The swiftness and ease with which Perry Oliver has accomplished these preparations give him a high he has never experienced before, possibly the peak point of fulfillment, causing him to wonder if and fear that the performance itself is destined to be a letdown. Worrying in the wood frame of his window, he tantalizes himself with varying mental pictures of its outcome.
Howard hands Perry Oliver a list of songs, a meager sampling of Tom’s repertoire, nicely and brightly inked out. Only this limited sequence of selections—every concert must tell a story, beginning, middle, and end—that he has worked out for Tom’s concert tomorrow night, including three encore pieces, should Tom need them. Perry Oliver raises the sheet to his face, muttering lines. The hall empty of people with the exception of Howard, Perry Oliver, Seven, and Tom. A single rehearsal because Perry Oliver wants it such. Isn’t this simply a way for him to manage his panic, to try to clear up gaps in his understanding of the “Blind Tom Exhibition,” notice what’s missing? An opportunity for him to shop among a host of possible mistakes, mischances of mouth and body, miscalculations of time and energy? “The Manager of the Performance” curious to see if he has what it takes to carry him through a long evening. Who is aiding whom? Perry Oliver does an excellent job of pretending he knows what he is doing, no hesitation whatsoever. Indeed, he is showing presence of mind in asking Howard to be here now, exactly twenty-four hours before the scheduled co
ncert, a single rehearsal. Reminding himself of his own power.
Howard answers whatever questions Perry Oliver puts to him, fresh anger and regret in his voice, trying his best to mask his feelings, and doing a lousy job of it. He is a man like any other. (If a prince be outraged, can his being a prince keep him from looking red and looking pale and grinding his teeth like a madman?) But Perry Oliver is the one who will benefit from his hard work with Tom. All Perry Oliver will have to do is call out the title of each song. And now, ladies and gentlemen, Blind Tom will play for you … Howard has received triple his lesson fee to come here today.

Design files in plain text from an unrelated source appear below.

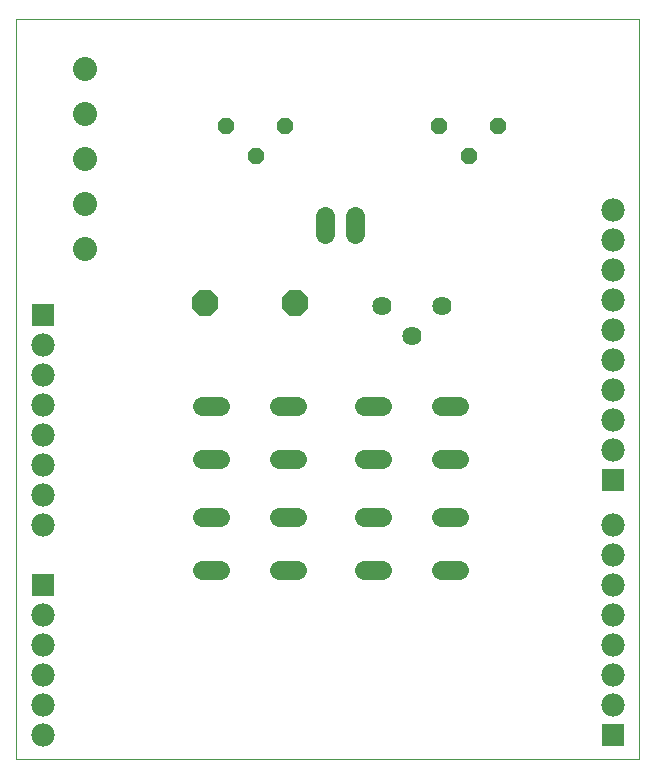
<source format=gbs>
G75*
%MOIN*%
%OFA0B0*%
%FSLAX25Y25*%
%IPPOS*%
%LPD*%
%AMOC8*
5,1,8,0,0,1.08239X$1,22.5*
%
%ADD10C,0.00000*%
%ADD11C,0.06400*%
%ADD12OC8,0.08900*%
%ADD13C,0.06400*%
%ADD14OC8,0.05600*%
%ADD15R,0.07800X0.07800*%
%ADD16C,0.07800*%
%ADD17C,0.08000*%
D10*
X0077633Y0074700D02*
X0077633Y0321661D01*
X0285334Y0321661D01*
X0285334Y0074700D01*
X0077633Y0074700D01*
D11*
X0139833Y0137800D02*
X0145833Y0137800D01*
X0145833Y0155600D02*
X0139833Y0155600D01*
X0139833Y0174800D02*
X0145833Y0174800D01*
X0145833Y0192600D02*
X0139833Y0192600D01*
X0165433Y0192600D02*
X0171433Y0192600D01*
X0171433Y0174800D02*
X0165433Y0174800D01*
X0165433Y0155600D02*
X0171433Y0155600D01*
X0171433Y0137800D02*
X0165433Y0137800D01*
X0193833Y0137800D02*
X0199833Y0137800D01*
X0199833Y0155600D02*
X0193833Y0155600D01*
X0193833Y0174800D02*
X0199833Y0174800D01*
X0199833Y0192600D02*
X0193833Y0192600D01*
X0219433Y0192600D02*
X0225433Y0192600D01*
X0225433Y0174800D02*
X0219433Y0174800D01*
X0219433Y0155600D02*
X0225433Y0155600D01*
X0225433Y0137800D02*
X0219433Y0137800D01*
X0190633Y0249700D02*
X0190633Y0255700D01*
X0180633Y0255700D02*
X0180633Y0249700D01*
D12*
X0170633Y0226700D03*
X0140633Y0226700D03*
D13*
X0199633Y0225700D03*
X0209633Y0215700D03*
X0219633Y0225700D03*
D14*
X0228633Y0275700D03*
X0238533Y0285700D03*
X0218733Y0285700D03*
X0167533Y0285700D03*
X0157633Y0275700D03*
X0147733Y0285700D03*
D15*
X0086633Y0222700D03*
X0086633Y0132700D03*
X0276633Y0167700D03*
X0276633Y0082700D03*
D16*
X0276633Y0092700D03*
X0276633Y0102700D03*
X0276633Y0112700D03*
X0276633Y0122700D03*
X0276633Y0132700D03*
X0276633Y0142700D03*
X0276633Y0152700D03*
X0276633Y0177700D03*
X0276633Y0187700D03*
X0276633Y0197700D03*
X0276633Y0207700D03*
X0276633Y0217700D03*
X0276633Y0227700D03*
X0276633Y0237700D03*
X0276633Y0247700D03*
X0276633Y0257700D03*
X0086633Y0212700D03*
X0086633Y0202700D03*
X0086633Y0192700D03*
X0086633Y0182700D03*
X0086633Y0172700D03*
X0086633Y0162700D03*
X0086633Y0152700D03*
X0086633Y0122700D03*
X0086633Y0112700D03*
X0086633Y0102700D03*
X0086633Y0092700D03*
X0086633Y0082700D03*
D17*
X0100633Y0244700D03*
X0100633Y0259700D03*
X0100633Y0274700D03*
X0100633Y0289700D03*
X0100633Y0304700D03*
M02*

</source>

The sight of Tom onstage had on first appearance aroused the exciting thought that Perry Oliver would ask him, Howard, to guide the audience through the performance. A dream that refused to leave him even as he began tuning the piano. He regrets that he won’t be the one to introduce Tom to the public, to the world. (The planting and the cultivation are over. There remains but the harvest.) Perry Oliver has promised him free entry to the performance. No offense, he has already decided that he won’t be in attendance, come what may. To listen would be already too late. But he likes the preparation, a chance to be wrapped up in the calm that comes over Tom whenever the boy is before a piano.